___ Material provided

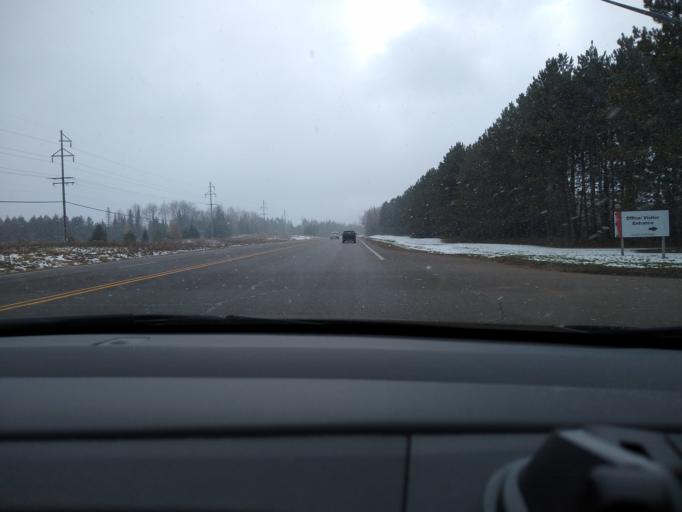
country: US
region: Michigan
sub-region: Dickinson County
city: Iron Mountain
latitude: 46.0387
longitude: -88.0609
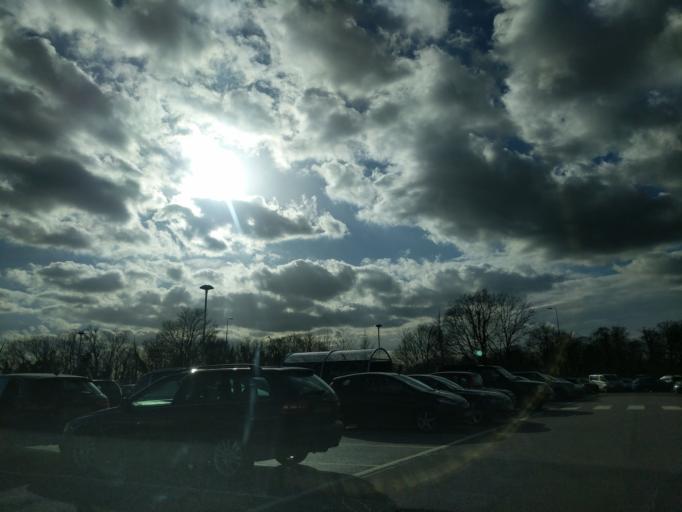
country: GB
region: England
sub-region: Central Bedfordshire
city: Biggleswade
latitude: 52.0741
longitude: -0.2449
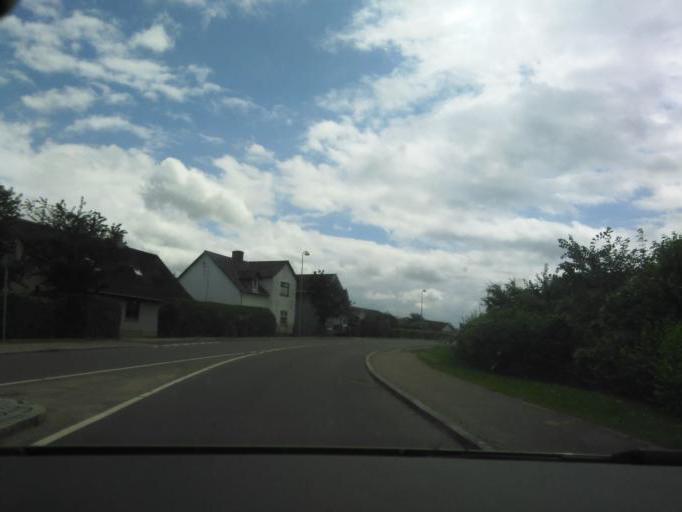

______

Repeat every line of the data above verbatim, leaving out the pictures.

Exercise answer
country: US
region: Michigan
sub-region: Dickinson County
city: Iron Mountain
latitude: 46.0387
longitude: -88.0609
country: GB
region: England
sub-region: Central Bedfordshire
city: Biggleswade
latitude: 52.0741
longitude: -0.2449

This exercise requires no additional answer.